TASK GOAL >> Exact copies of the records below are needed, free of pictures.

(Stored data entries)

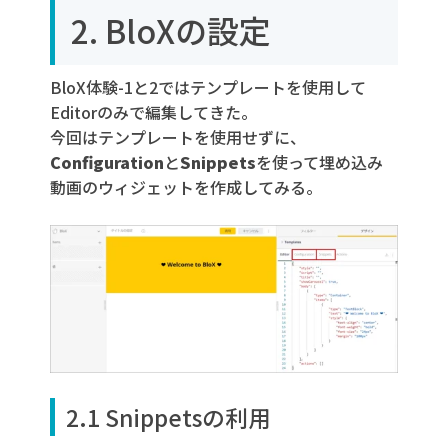
2. BloXの設定
BloX体験-1と2ではテンプレートを使用して
Editorのみで編集してきた。
今回はテンプレートを使用せずに、
Configuration
と
Snippets
を使って埋め込み
動画のウィジェットを作成してみる。
2.1 Snippetsの利用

COMPLETED TASK >>
2. BloXの設定
BloX体験-1と2ではテンプレートを使用して
Editorのみで編集してきた。
今回はテンプレートを使用せずに、
Configuration
と
Snippets
を使って埋め込み
動画のウィジェットを作成してみる。
2.1 Snippetsの利用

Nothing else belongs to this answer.